The labeled? function:

  • It determines whether the first argument is a member of the collection second argument. So call it something generic like includes?.
  • Swap the arguments around, so that it reads more naturally.
  • Get rid of the explicit falses and trues. You usually can.

We end up with

(defn includes?
  [coll x]
  (some #(= x %) coll))

Now for the dfs function itself.

  • Your local S is, as its name suggests, a stack. Use the other end of it - the front of the list. This gets rid of the slow last and butlast. You can't use Clojure's stack lingo - peek, pop, and conj - because there's a concat in there. So use first, next, and cons instead.
  • If you use a vector instead of a list to accumulate discovered, you don't need the final reverse.
  • (cons v ()) is just (list v)

The result is

(defn dfs
  [g v]
  (loop [discovered [], S (list v)]
    (cond
      (empty? S) discovered
      (includes? discovered (first S)) (recur discovered (rest S))
      :else (recur
              (conj discovered (first S))
              (concat (neighbours g (first S)) (rest S))))))

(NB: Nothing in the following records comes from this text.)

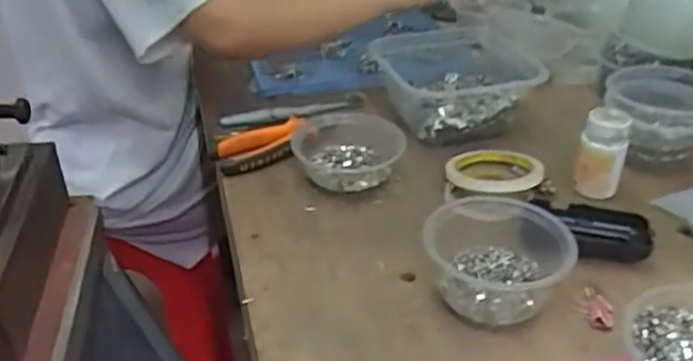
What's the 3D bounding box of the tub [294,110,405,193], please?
[{"bbox_3d":[0.001,-0.037,0.718,0.115,0.034,0.112,-2,34,1],"label":"tub"}]

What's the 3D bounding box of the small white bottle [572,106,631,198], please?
[{"bbox_3d":[0.255,-0.025,0.678,0.044,0.086,0.039,14,37,23],"label":"small white bottle"}]

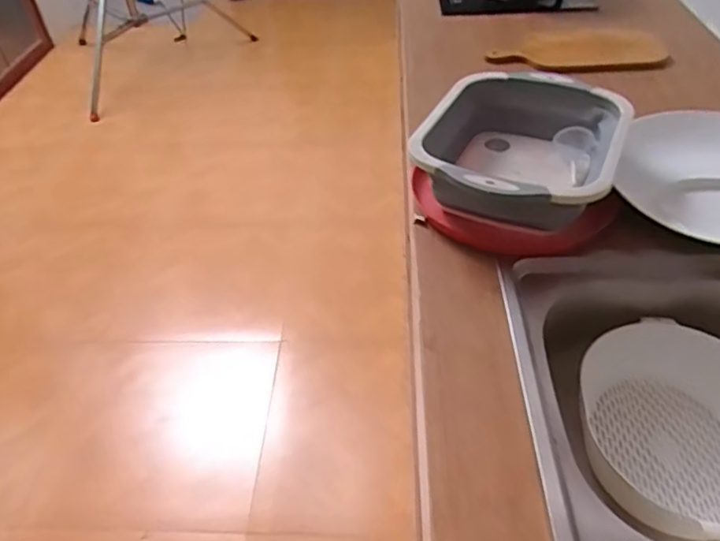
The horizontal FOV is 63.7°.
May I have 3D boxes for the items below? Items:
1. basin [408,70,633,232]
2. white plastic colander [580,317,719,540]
[{"bbox_3d":[0.247,-0.182,0.895,0.273,0.112,0.342,17,48,21],"label":"basin"},{"bbox_3d":[0.428,0.209,0.773,0.230,0.099,0.265,10,45,14],"label":"white plastic colander"}]

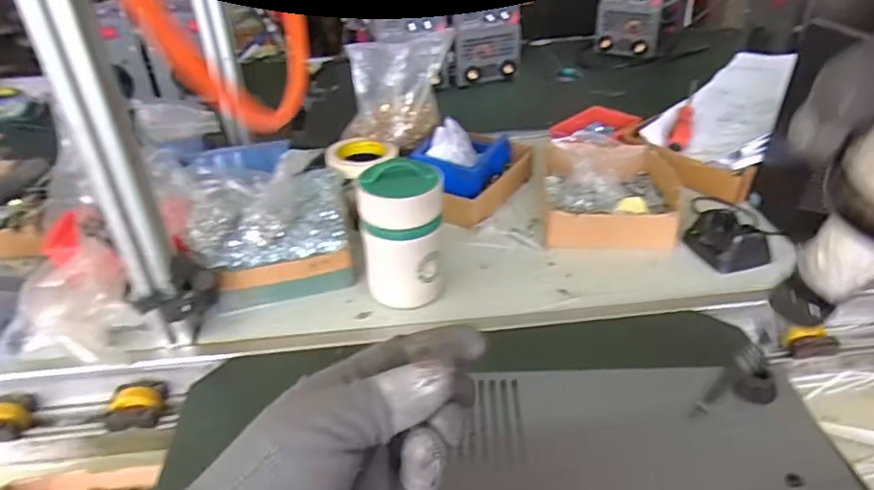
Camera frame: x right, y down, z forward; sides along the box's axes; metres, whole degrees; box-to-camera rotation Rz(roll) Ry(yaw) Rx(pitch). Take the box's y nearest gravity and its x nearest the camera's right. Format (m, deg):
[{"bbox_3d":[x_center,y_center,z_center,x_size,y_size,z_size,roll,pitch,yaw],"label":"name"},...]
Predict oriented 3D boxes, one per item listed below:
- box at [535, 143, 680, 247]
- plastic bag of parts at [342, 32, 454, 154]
[{"bbox_3d":[0.240,-0.075,0.851,0.161,0.057,0.218,2,34,7],"label":"box"},{"bbox_3d":[-0.069,-0.246,0.932,0.169,0.144,0.111,-1,34,3],"label":"plastic bag of parts"}]

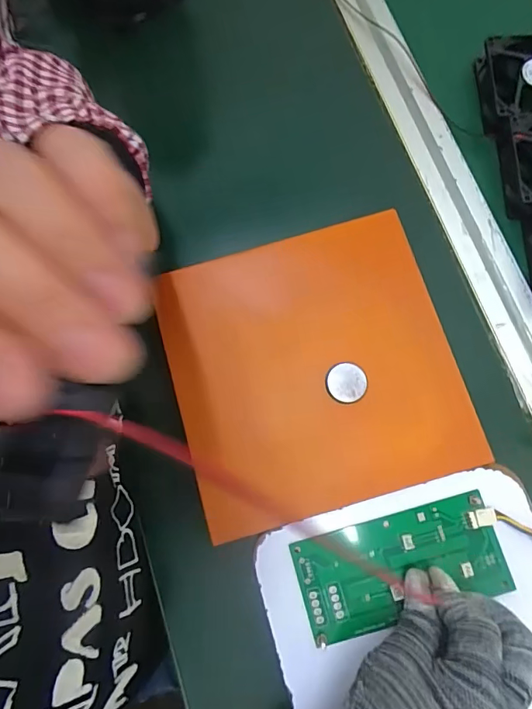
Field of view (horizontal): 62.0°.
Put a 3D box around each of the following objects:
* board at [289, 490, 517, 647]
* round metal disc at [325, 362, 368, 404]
[{"bbox_3d":[0.089,0.140,0.293,0.134,0.007,0.064,-19,76,-1],"label":"board"},{"bbox_3d":[0.058,0.020,0.316,0.029,0.004,0.028,0,77,2],"label":"round metal disc"}]

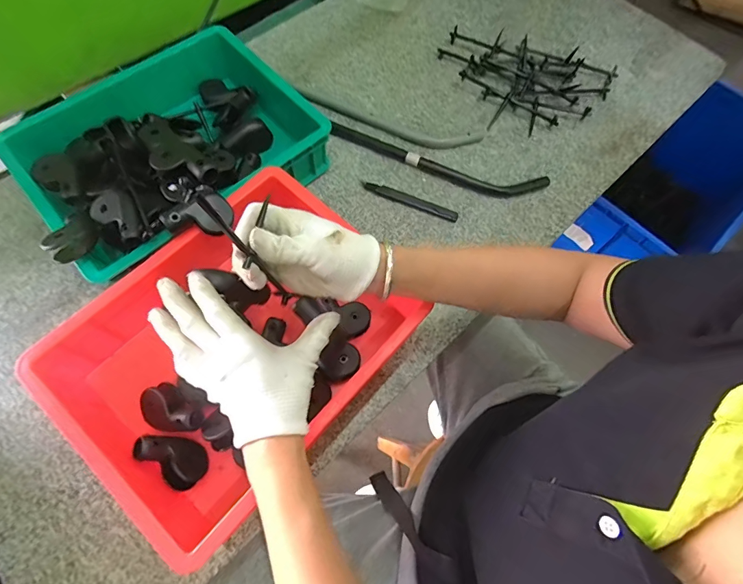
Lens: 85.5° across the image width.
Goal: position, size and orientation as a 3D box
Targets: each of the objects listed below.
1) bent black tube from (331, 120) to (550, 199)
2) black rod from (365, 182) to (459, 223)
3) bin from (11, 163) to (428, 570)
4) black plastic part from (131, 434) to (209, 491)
[{"bbox_3d":[0.095,-0.196,0.605,0.331,0.018,0.051,18,69,4],"label":"bent black tube"},{"bbox_3d":[0.057,-0.132,0.582,0.139,0.008,0.019,24,69,6],"label":"black rod"},{"bbox_3d":[-0.143,0.053,0.452,0.266,0.086,0.342,40,72,12],"label":"bin"},{"bbox_3d":[-0.205,0.173,0.415,0.068,0.053,0.030,44,109,6],"label":"black plastic part"}]

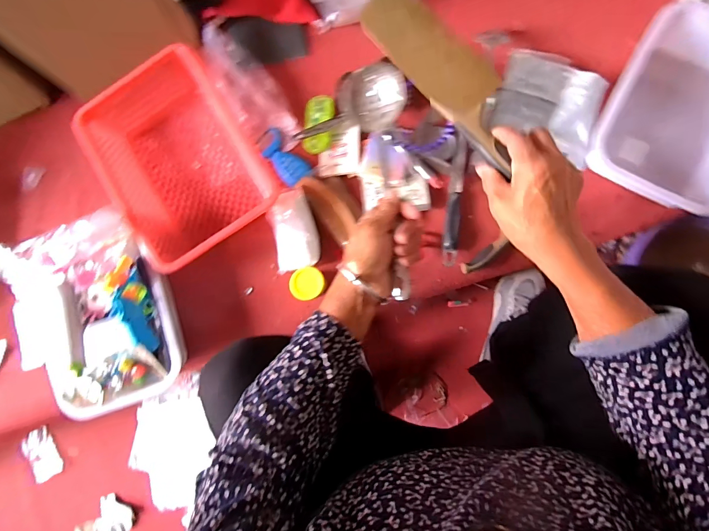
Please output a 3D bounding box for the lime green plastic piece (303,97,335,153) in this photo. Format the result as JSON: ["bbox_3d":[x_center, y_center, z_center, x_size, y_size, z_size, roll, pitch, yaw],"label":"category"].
[{"bbox_3d":[-0.062,-0.246,0.623,0.047,0.023,0.101,9,85,6],"label":"lime green plastic piece"}]

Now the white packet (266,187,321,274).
[{"bbox_3d":[-0.106,-0.062,0.608,0.076,0.039,0.136,-13,84,4],"label":"white packet"}]

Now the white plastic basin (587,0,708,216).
[{"bbox_3d":[0.510,-0.237,0.569,0.220,0.089,0.280,33,88,7],"label":"white plastic basin"}]

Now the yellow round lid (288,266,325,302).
[{"bbox_3d":[-0.074,0.028,0.564,0.054,0.009,0.054,-2,72,6],"label":"yellow round lid"}]

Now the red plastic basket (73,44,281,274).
[{"bbox_3d":[-0.297,-0.183,0.624,0.237,0.083,0.344,-32,83,2],"label":"red plastic basket"}]

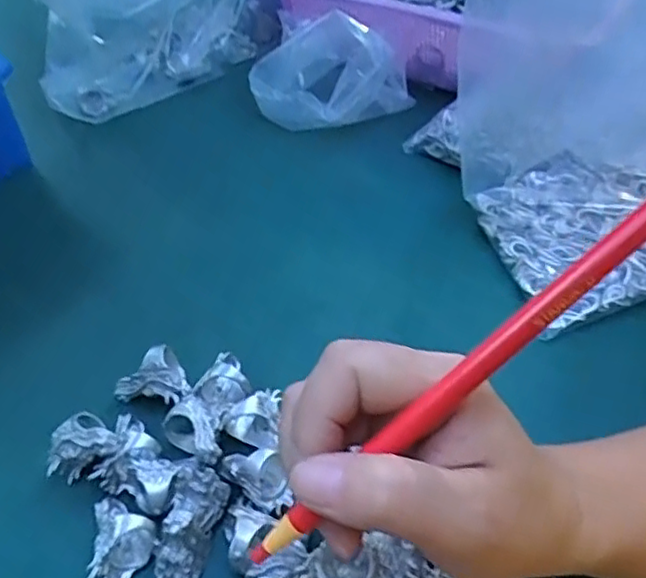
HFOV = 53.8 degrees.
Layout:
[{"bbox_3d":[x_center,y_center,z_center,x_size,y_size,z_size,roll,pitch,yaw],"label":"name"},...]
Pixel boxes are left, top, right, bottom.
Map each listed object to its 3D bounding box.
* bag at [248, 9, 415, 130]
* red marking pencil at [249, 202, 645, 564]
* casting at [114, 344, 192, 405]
[{"bbox_3d":[0.005,-0.179,0.516,0.119,0.072,0.088,22,52,22],"label":"bag"},{"bbox_3d":[0.041,0.028,0.190,0.168,0.008,0.009,-43,51,8],"label":"red marking pencil"},{"bbox_3d":[-0.094,0.051,0.347,0.037,0.020,0.030,-26,52,-20],"label":"casting"}]

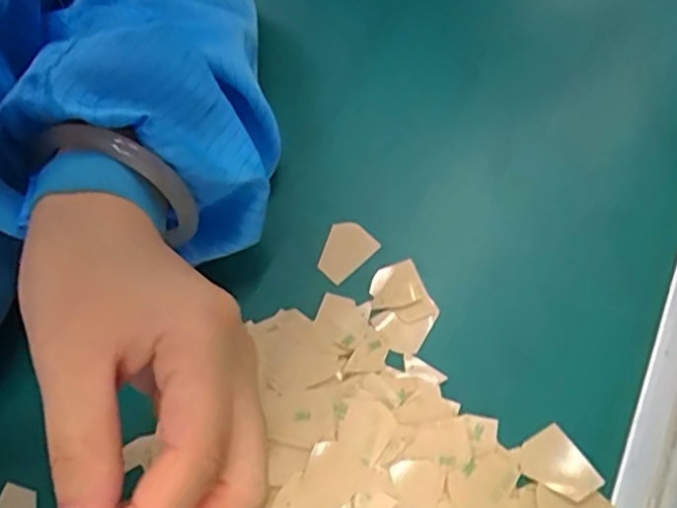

There's still a performance problem. Whenever it deals with a potentially new vertex, it uses includes? to do a linear search of discovered. For a graph of n vertices, this takes of the order of n^2 time.

The answer is to hold the discovered data twice:

  • as a vector, for returning the answer; and
  • as a set, for testing for presence.

This roughly doubles the amount of memory required, but reduces time required enormously (roughly to order of n).

I'll leave you to make the necessary changes to dfs.